> Lesetext
----------------

Höhere Benzinsteuer soll Strassen finanzieren


Geht es nach dem Ständerat, zahlt der Bund künftig mehr an die Nationalstrassen. Der Bundesrat hatte vorgeschlagen, eine neue Kasse zu schaffen, um die Finanzierung der Nationalstrassen auf eine solide Basis zu stellen. Dafür soll ein unbefristeter Fonds nach dem Vorbild des FinöV-Fonds für den öffentlichen Verkehr geschaffen werden. Zudem werden neue Geldquellen für die Strasse erschlossen. Ohne zusätzliche Einnahmen droht ab nächstem Jahr eine Finanzierungslücke in Milliardenhöhe. Der Handlungsbedarf und die Vorschläge des Bundesrats waren im Ständerat grundsätzlich unbestritten.
Umstritten war die geplante Erhöhung des Mineralölsteuerzuschlags auf Treibstoffen. Dem Bundesrat schwebte ursprünglich eine Benzinpreiserhöhung um 15 Rappen vor. Nach Kritik in der Vernehmlassung schlug er noch 6 Rappen vor, also einer Erhöhung von heute 30 auf 36 Rappen pro Liter. Auf Antrag der Verkehrskommission (KVF), die die Autofahrer nicht allzu sehr belasten wollte, stimmte der Ständerat aber einer Erhöhung um bloss 4 Rappen zu. Den dadurch verursachten Einnahmeausfall will er aus der Bundeskasse decken: Er beschloss, dem NAF zusätzliche 5 Prozent der Mineralölsteuer zukommen zu lassen. Das sind rund 125 Millionen Franken pro Jahr, die heute an den Bund gehen.

----------------

> Gegebene Daten
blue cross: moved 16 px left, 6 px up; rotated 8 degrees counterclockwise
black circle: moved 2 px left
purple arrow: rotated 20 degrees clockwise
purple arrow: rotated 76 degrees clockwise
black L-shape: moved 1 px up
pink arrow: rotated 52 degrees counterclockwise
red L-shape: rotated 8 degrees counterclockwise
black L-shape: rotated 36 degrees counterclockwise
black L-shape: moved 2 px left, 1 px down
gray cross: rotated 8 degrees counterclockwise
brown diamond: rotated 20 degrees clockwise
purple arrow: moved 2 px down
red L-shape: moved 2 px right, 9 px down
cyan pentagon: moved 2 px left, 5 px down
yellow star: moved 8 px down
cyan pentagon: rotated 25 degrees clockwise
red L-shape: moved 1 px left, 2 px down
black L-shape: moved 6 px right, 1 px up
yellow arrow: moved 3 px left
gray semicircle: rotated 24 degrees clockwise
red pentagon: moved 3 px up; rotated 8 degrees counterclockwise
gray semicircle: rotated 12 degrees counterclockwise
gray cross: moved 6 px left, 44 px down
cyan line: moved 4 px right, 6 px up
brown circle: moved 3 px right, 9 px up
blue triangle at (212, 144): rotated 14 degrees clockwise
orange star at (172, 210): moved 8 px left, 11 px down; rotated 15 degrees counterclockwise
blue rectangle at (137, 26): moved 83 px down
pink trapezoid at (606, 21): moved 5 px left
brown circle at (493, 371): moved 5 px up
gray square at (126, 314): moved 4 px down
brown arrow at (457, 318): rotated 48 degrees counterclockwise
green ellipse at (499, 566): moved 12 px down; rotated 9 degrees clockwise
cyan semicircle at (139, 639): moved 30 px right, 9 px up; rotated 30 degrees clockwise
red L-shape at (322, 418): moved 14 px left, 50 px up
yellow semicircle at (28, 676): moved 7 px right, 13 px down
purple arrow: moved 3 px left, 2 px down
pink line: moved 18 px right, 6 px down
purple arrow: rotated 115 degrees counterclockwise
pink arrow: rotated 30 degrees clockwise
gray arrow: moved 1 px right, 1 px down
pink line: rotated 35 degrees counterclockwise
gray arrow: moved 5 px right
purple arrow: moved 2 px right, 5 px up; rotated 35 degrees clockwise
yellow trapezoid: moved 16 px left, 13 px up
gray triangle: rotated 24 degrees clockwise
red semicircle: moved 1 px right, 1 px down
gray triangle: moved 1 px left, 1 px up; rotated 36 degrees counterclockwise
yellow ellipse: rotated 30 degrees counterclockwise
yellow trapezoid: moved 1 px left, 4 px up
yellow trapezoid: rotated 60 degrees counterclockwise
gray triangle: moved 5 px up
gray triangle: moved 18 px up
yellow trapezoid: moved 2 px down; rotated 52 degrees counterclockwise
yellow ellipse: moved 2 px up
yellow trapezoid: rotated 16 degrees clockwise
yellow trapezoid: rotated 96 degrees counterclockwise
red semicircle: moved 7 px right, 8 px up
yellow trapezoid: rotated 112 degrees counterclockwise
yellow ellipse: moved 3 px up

----------------

Setzen Sie den Text über die Finanzierung der Nationalstrassen im Anschluss an seinen letzten Satz fort. Die Daten sind eigenständiges Material und stehen in keinem Zusammenhang mit dem Text über die Finanzierung der Nationalstrassen.

> Antwortbereich
Die linke Minderheit kämpfte erfolglos für eine alternative Finanzierung des NAF. Sie wollte dem Fonds einen etwas grösseren Anteil an der Treibstoffsteuer zukommen lassen, die Auto-Importsteuer aber in der Bundeskasse belassen. So werde der finanzielle Schaden in Grenzen gehalten, sagte Rechsteiner (SP/SG). Trotz der Bedenken wegen der schlechten Finanzlage des Bundes beschloss der Ständerat, nicht bloss 5 Mineralölsteuer-Prozente für den NAF abzuzweigen, sondern weitere 5 Prozent - 125 Millionen Franken - für die Umsetzung des Netzbeschlusses. Mit diesem sollen 400 Kilometer Strasse, für die heute die Kantone zuständig sind, auf den Bund übertragen werden.